Mais Grippenet/Covidnet ne se limite pas à suivre la dynamique des infections respiratoires. Il permet également d’étudier les comportements médicaux et préventifs des citoyens. « Nous pouvons analyser la rapidité avec laquelle les participants consultent un médecin, ont recours aux urgences en fonction de la gravité des symptômes, leur rapport à la vaccination et aux mesures barrières, etc. », détaille Thierry Blanchon.
En ce sens, la plateforme joue un rôle fondamental pour comprendre les réactions de la population face aux maladies et aux recommandations de santé publique.
Un outil adaptable au suivi d’autres maladies/pathologies
Bien que Grippenet/Covidnet soit avant tout conçu pour la surveillance des infections respiratoires hivernales, il s’est révélé utile pour d’autres enquêtes de santé publique, notamment le suivi des infestations de punaises de lit et leurs conséquences sanitaires, l’étude des piqûres de tiques ou encore l’investigation d’intoxications alimentaires en partenariat avec Santé publique France.
Grâce à la mobilisation rapide des participants, le projet offre un vivier de données précieuses pour la recherche en épidémiologie. Chaque année, une à trois enquêtes supplémentaires sont proposées aux Grippenautes sur des thématiques variées.

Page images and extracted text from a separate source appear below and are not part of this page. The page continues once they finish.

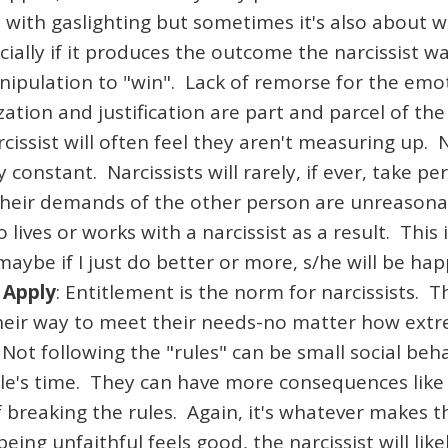
with gaslighting but sometimes it's also about w
ecially if it produces the outcome the narcissist 
pulation to "win". Lack of remorse for the emotion
ation and justification are part and parcel of the
cissist will often feel they aren't measuring up
 constant. Narcissists will rarely, if ever, take p
heir demands of the other person are unreasonabl
 or works with a narcissist as a result. This is 
aybe if I just do better or more, s/he will be hap
 Apply
: Entitlement is the norm for narcissists. T
heir way to meet their needs-no matter how extr
Not following the "rules" can be small social behav
le's time. They can have more consequences like 
of breaking the rules. Again, it's whatever makes t
ing unfaithful feels good, the narcissist will likel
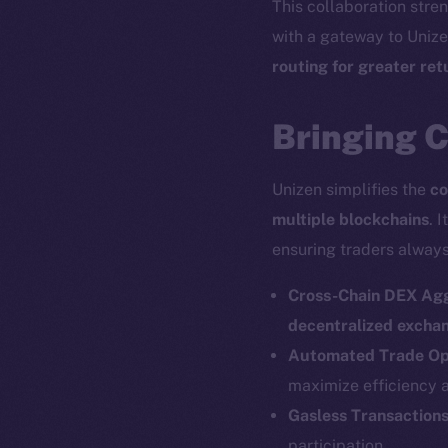
This collaboration str
with a gateway to Uniz
routing for greater re
Bringing C
Unizen simplifies the
co
multiple blockchains
. I
ensuring traders always
Cross-Chain DEX Ag
decentralized excha
Automated Trade Op
maximize efficiency 
Gasless Transaction
participation.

Une participation citoyenne essentielle
Si les données de Grippenet/Covidnet ont été largement exploitées pour modéliser l’évolution de certaines infections, des avancées sont nécessaires pour affiner ces modèles et améliorer la capacité de prévision des futures vagues épidémiques. Parmi elles, l’augmentation du nombre de participants.
Actuellement, environ 5 000 Grippenautes participent activement. Ce nombre peut atteindre 12 000 en période de crise sanitaire, comme lors de la pandémie de Covid-19. Toutefois, pour une surveillance plus fine, au moins 100 000 participants seraient nécessaires. « Si nous voulons transformer la plateforme Grippenet/Covidnet en un véritable outil de veille sanitaire national, il est indispensable de mobiliser plus de citoyens », insiste Thierry Blanchon.

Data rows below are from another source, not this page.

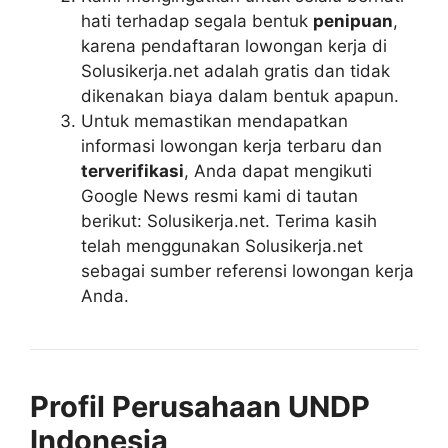
hati terhadap segala bentuk
penipuan
,
karena pendaftaran lowongan kerja di
Solusikerja.net adalah gratis dan tidak
dikenakan biaya dalam bentuk apapun.
Untuk memastikan mendapatkan
informasi lowongan kerja terbaru dan
terverifikasi
, Anda dapat mengikuti
Google News resmi kami di tautan
berikut: Solusikerja.net. Terima kasih
telah menggunakan Solusikerja.net
sebagai sumber referensi lowongan kerja
Anda.
Profil Perusahaan UNDP
Indonesia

Vers une approche intégrée de la surveillance épidémiologique
L’autre grand défi du projet Grippenet/Covidnet est d’aller vers une approche intégrée de l’ensemble des outils de surveillance. Sorbonne Université porte actuellement le projet SISP&EaU, auquel participent environ 13 unités de recherche, dont celles impliquées dans le réseau Obépine qui surveille la présence virale dans les eaux usées pour anticiper l’évolution des vagues épidémiques.
Le projet SISP&EaU, dont fait aussi partie Grippenet/Covidnet, vise à optimiser la détection précoce des épidémies en croisant différentes sources de données. « L’objectif est de dépasser l’approche en silos, où chaque système fonctionne de manière isolée, pour intégrer les signaux issus de plusieurs sources et améliorer la capacité d’alerte », précise Thierry Blanchon.

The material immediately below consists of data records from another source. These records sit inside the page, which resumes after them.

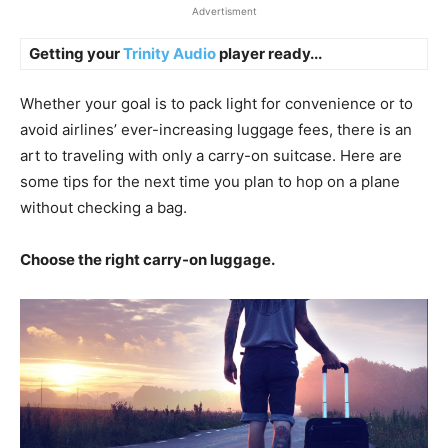
Advertisment
Getting your
Trinity Audio
player ready...
Whether your goal is to pack light for convenience or to
avoid airlines’ ever-increasing luggage fees, there is an
art to traveling with only a carry-on suitcase. Here are
some tips for the next time you plan to hop on a plane
without checking a bag.
Choose the right carry-on luggage.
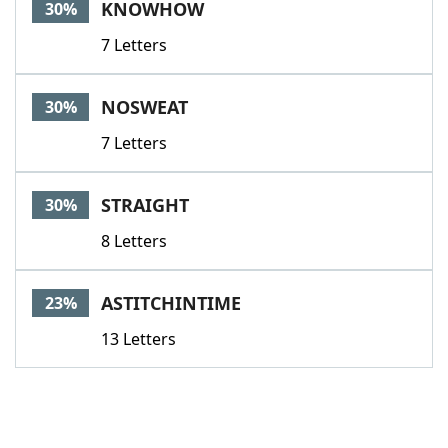
KNOWHOW
30%
7 Letters
NOSWEAT
30%
7 Letters
STRAIGHT
30%
8 Letters
ASTITCHINTIME
23%
13 Letters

Dans deux départements pilotes - le Bas-Rhin et les Alpes-Maritimes -, les chercheurs vont croiser plusieurs dispositifs de surveillance, notamment la plateforme Grippenet/Covidnet, le réseau Obépine, le réseau Sentinelles, qui suit les consultations en médecine générale, et les pharmacies, qui peuvent fournir des données précieuses. « L’idée n’est plus seulement de regarder si tous les systèmes vont dans la même direction, mais d’analyser conjointement les données pour en extraire une vision plus précise et plus précoce des dynamiques épidémiques », souligne Thierry Blanchon.
Ce projet marque une avancée importante vers une surveillance sanitaire plus efficace, qui pourrait permettre d’anticiper plus tôt les vagues épidémiques et d’adapter les mesures de santé publique en conséquence.